The moment generating function of generalised Pareto distribution eventually comes down to the following integral (here).
$$ M_X(\theta) = \mathbb Ee^{X\theta} = \int_\mu^\infty e^{\theta x}\frac{1}{\sigma} \left[ 1+\xi\frac{x-\mu}{\sigma} \right]^{-\frac{1}{\xi}-1} dx = e^{\theta\mu} \sum_{j=0}^\infty\frac{(\theta\sigma)^j}{\prod_{k=0}^j(1-k\xi)}, (k\xi < 1), $$
where $\theta, \xi, \mu \in \mathbb R, \sigma \in \mathbb R^+$. Muraleedharan and Soares (2014) claimed the above integral can be solved by
"adding the integral of each product obtained by multiplying each term of $e^{\theta x}$ with $\frac{1}{\sigma} \left[ 1+\xi\frac{x-\mu}{\sigma} \right]^{-\frac{1}{\xi}-1}$ and substituting $\left[ 1+\xi\frac{x-\mu}{\sigma} \right]^{-\frac{1}{\xi}}=y$ in the integrals of the products".

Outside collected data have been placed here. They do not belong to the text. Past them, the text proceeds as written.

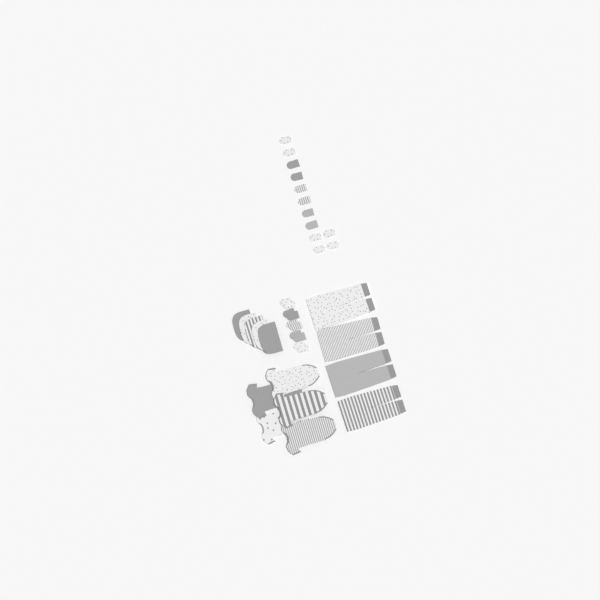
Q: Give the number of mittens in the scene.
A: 22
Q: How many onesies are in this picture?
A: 5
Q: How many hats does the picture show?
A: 5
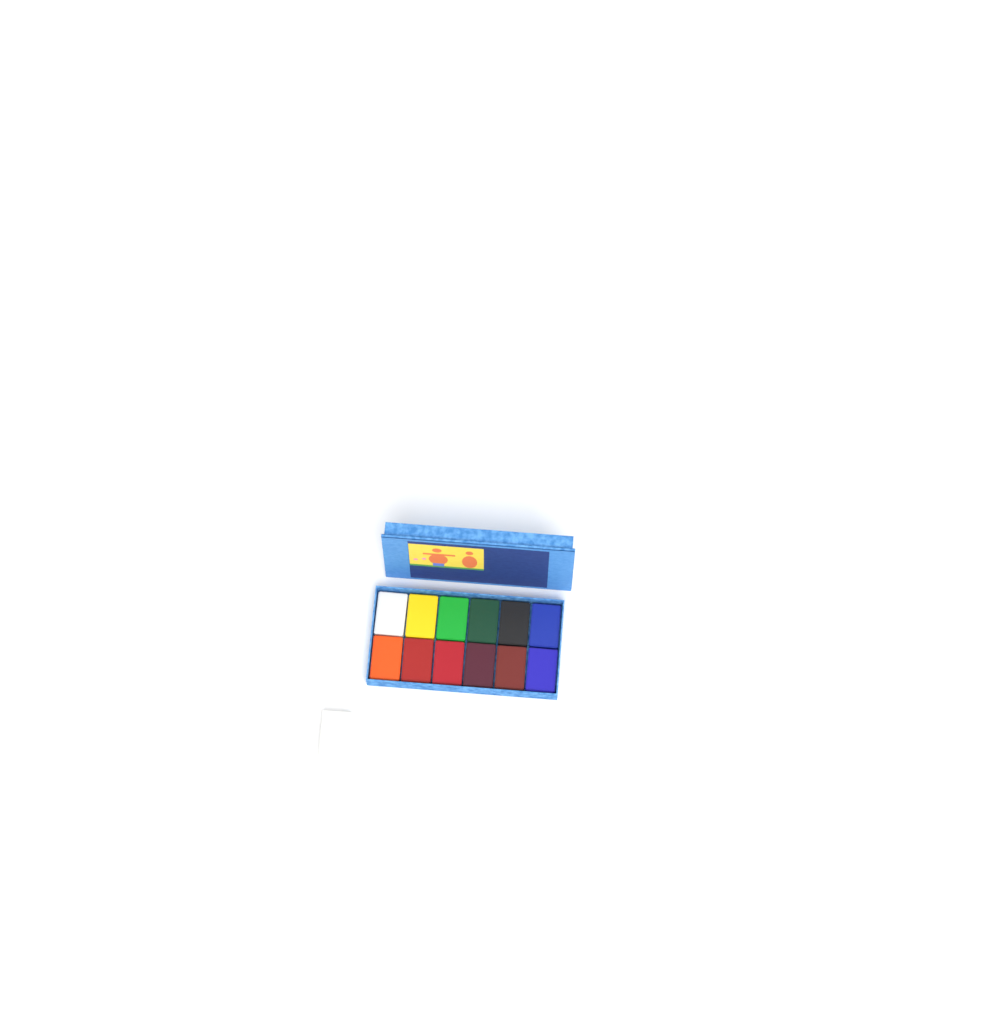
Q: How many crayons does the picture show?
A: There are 13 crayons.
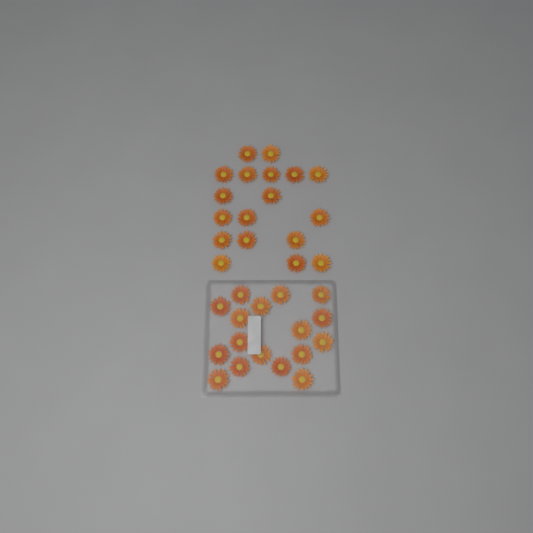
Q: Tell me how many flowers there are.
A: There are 35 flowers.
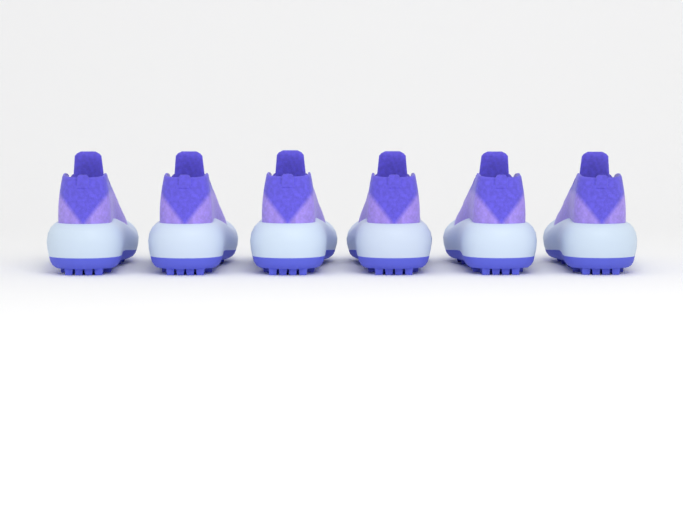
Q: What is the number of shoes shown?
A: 6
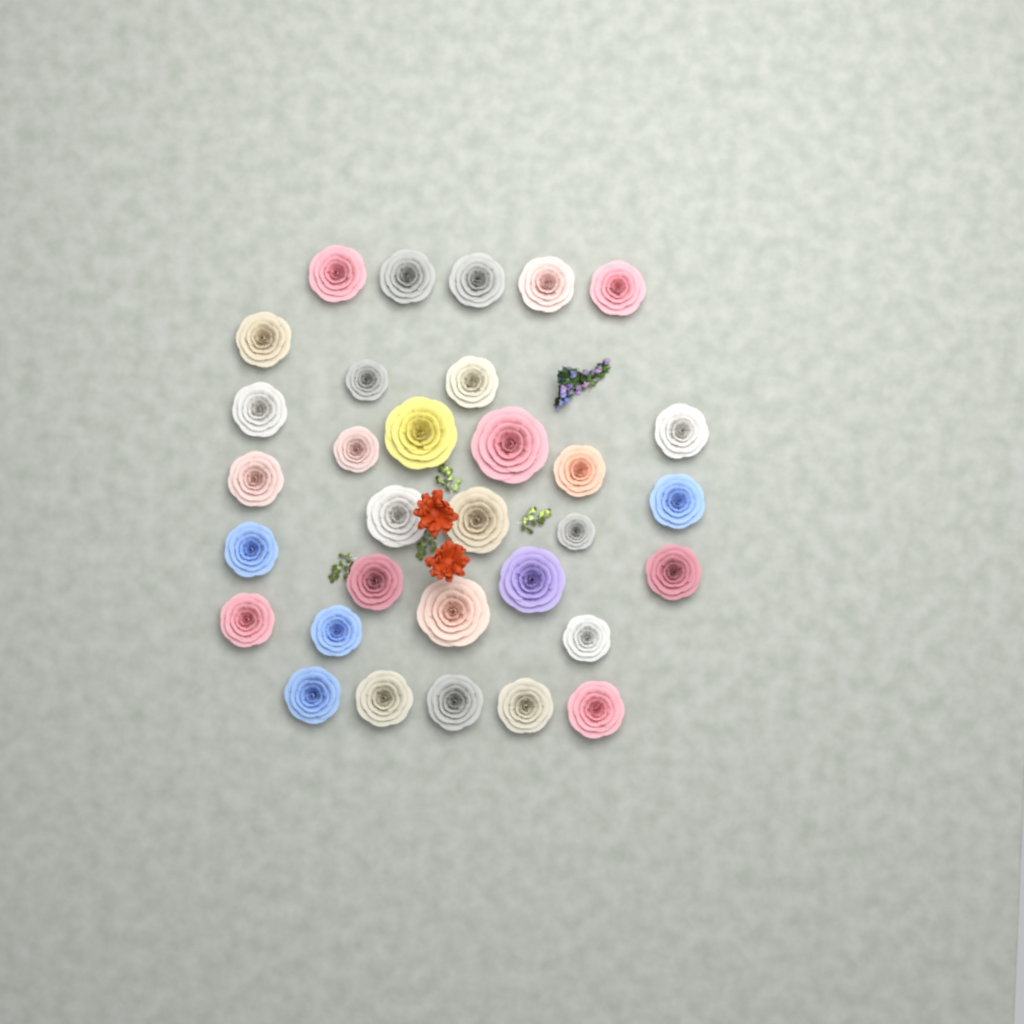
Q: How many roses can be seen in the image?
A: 32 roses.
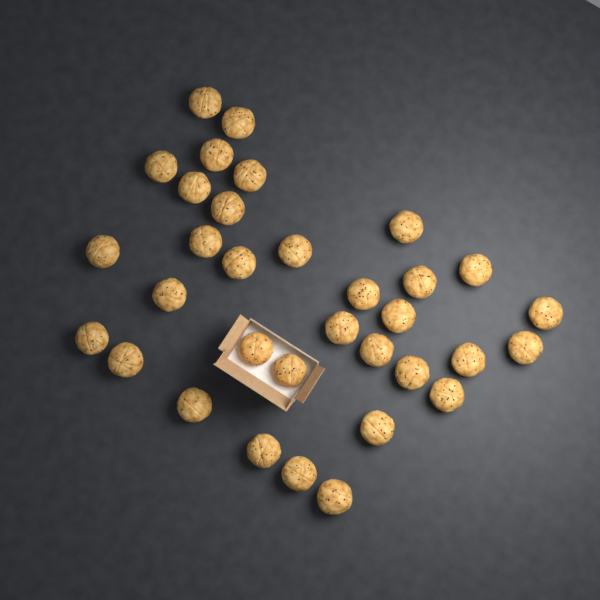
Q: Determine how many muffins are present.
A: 33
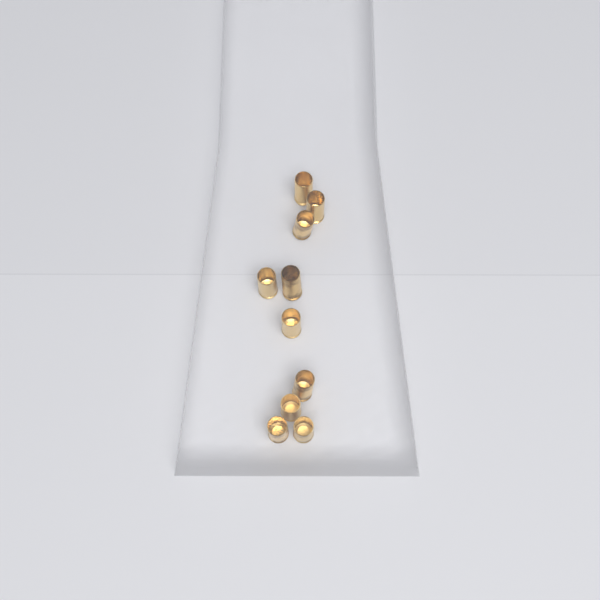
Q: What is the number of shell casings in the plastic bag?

I do not understand what they are suggesting. Could anyone explain how to do this integral, please? Thank you!
This result just looks wrong to me, like they generalised something beyond its range of validity. What they seem to want done is a power series expansion of the $e^{\theta x}$, followed by some sort of substitution. The problem is that then the swap they sum and the integral, but integrals of the form $$ \int_a^{\infty} y^n (1+y)^{-a} \, dy $$ don't exist for $n-a \geqslant -1$.
The first obvious thing to do is substitute $\mu + \sigma u= x$, so $du = dx/\sigma$. Then the integral becomes $$ e^{\theta \mu} \int_0^{\infty} e^{\theta \sigma u} (1+\xi u)^{-1/\xi-1} \, du, \tag{1} $$ which only converges for $\theta \leqslant 0$ (since $\sigma > 0$) and $\xi>0$.

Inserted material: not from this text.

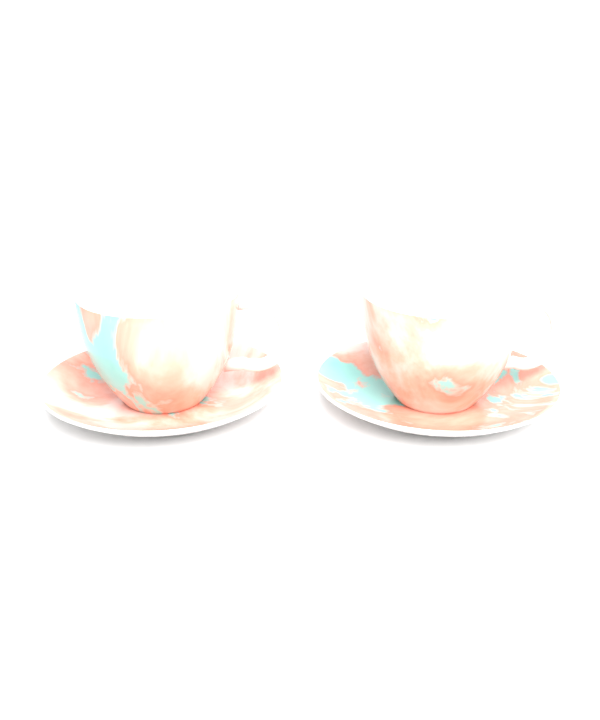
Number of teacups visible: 2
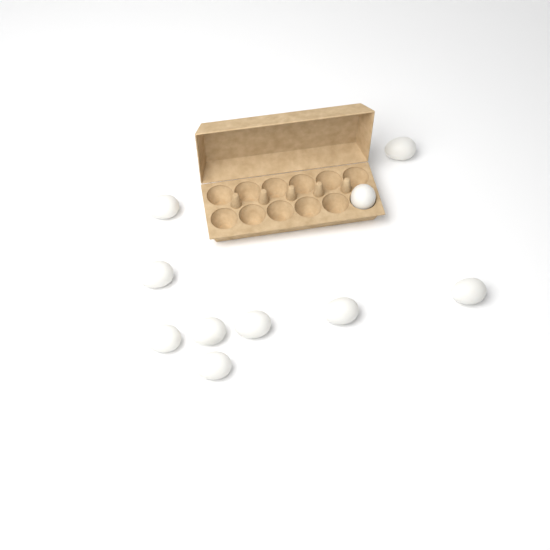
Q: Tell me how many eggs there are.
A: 10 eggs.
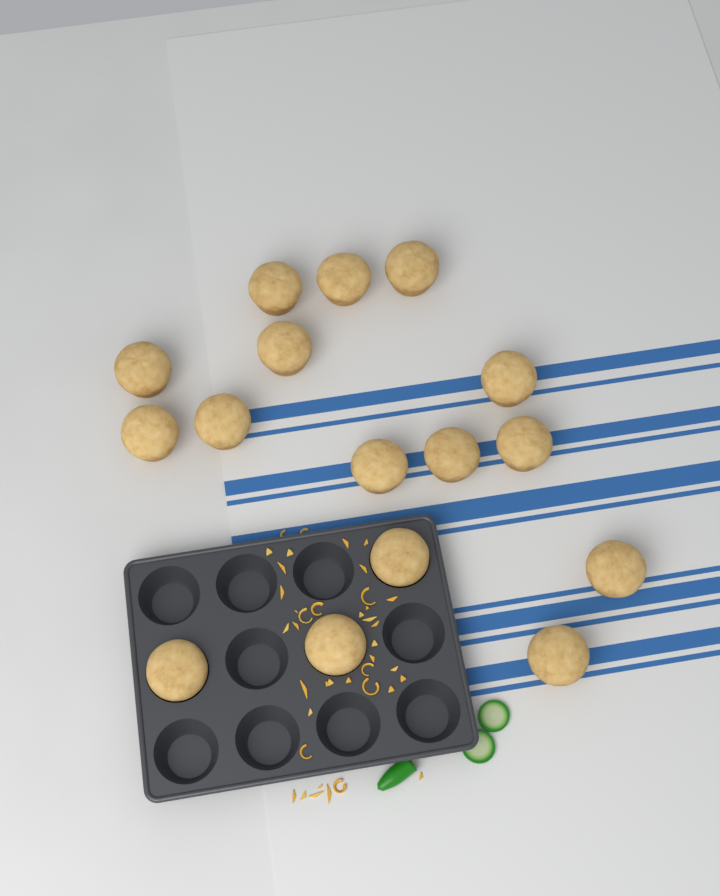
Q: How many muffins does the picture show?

The suggestion appears to now be to look at $$ \int_0^{\infty} u^j (1+\xi u)^{-1/\xi-1} \, du, $$ and change variables to $ y = (1+\xi u)^{-1/\xi} $. Presumably this is motivated by $$ dy = -(1+\xi u)^{-1/\xi-1} \, du $$ At $u=0$, $y=1$, and at $u=\infty$, $y=0$ if $\xi>0$. We also have $u=\frac{1}{\xi}(y^{-\xi}-1)$ so we are left with $$ \frac{1}{\xi^j} \int_0^1 (y^{-\xi}-1)^{j} \, dy, $$ which does give the $$ j!\left(\prod_{k=0}^j (1-k\xi)\right)^{-1} $$ answer they have (induction and integration by parts, I suspect). But, this requires $j\xi<1$, or the integrand is too singular at $y=0$ anyway. Hence this method can't possibly derive the whole series legitimately, and the series expansion suggested can't be right.

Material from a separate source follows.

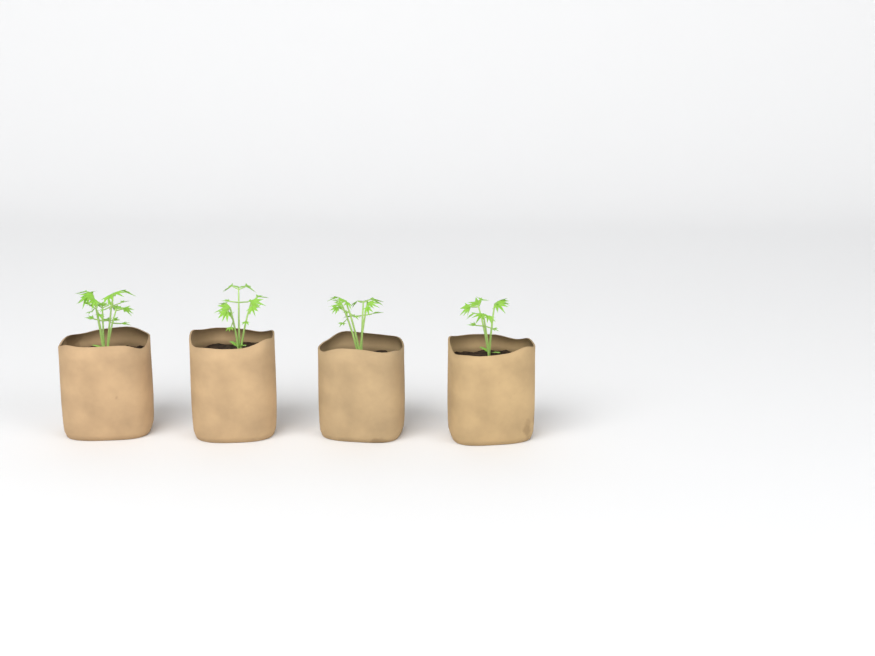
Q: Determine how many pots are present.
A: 4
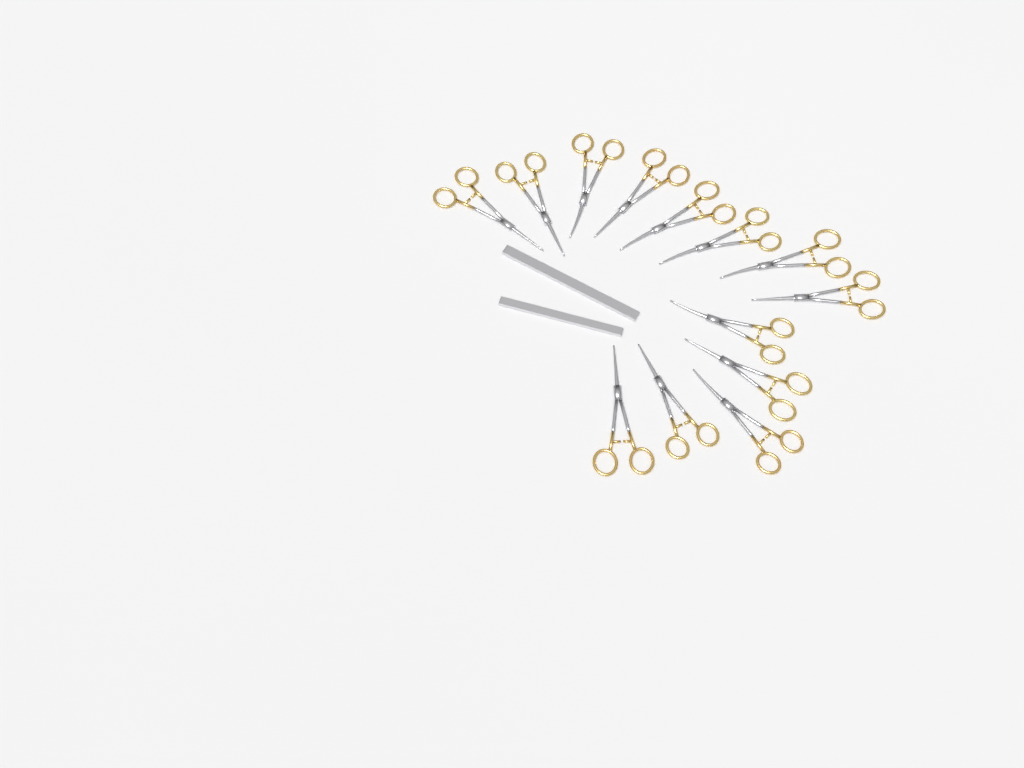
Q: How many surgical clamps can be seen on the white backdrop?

Indeed, it isn't right: doing the integral (1) exactly gives $$ e^{\theta (\mu + \sigma/\xi)} \xi^{-1/\xi-1} (-\theta \sigma)^{1/\xi} \Gamma(-1/\xi,-\theta\sigma/\xi), $$ where $$\Gamma(a,z)=\int_z^{\infty} t^{a-1} e^{-t} \, dt \tag{2}$$ is the upper incomplete Gamma function. Getting this answer is just a matter of substituting to change (1) into something of the form (2): setting $t=1+\xi u$ will do it.
Suffice to say that this has a power series which contains the given one, but has the extra part $$ (-\theta )^{1/\xi } \left(-\left(\frac{\sigma }{\xi }\right)^{1/\xi } \Gamma \left(\frac{\xi -1}{\xi }\right)-\theta \xi ^{-\frac{1}{\xi }-2} \sigma^{\frac{1}{\xi }+1} \Gamma \left(-\frac{1}{\xi }\right)+ \frac{1}{2} \theta ^2 \xi ^{-\frac{1}{\xi }-3} \sigma ^{\frac{1}{\xi }+2} \Gamma \left(-\frac{1}{\xi }\right) + O(\theta^3)\right), $$ which is not taken into account by their answer. Note that what the series in this form tells us is that the derivatives exist in the usual way until the $(-\theta)^{1/\xi}$ appears, and hence only the first few moments (those with $j\xi<1$) exist. This is, of course, exactly what one would expect with a distribution with a density function that behaves as $x^{-1/\xi-1}$ for large $x$.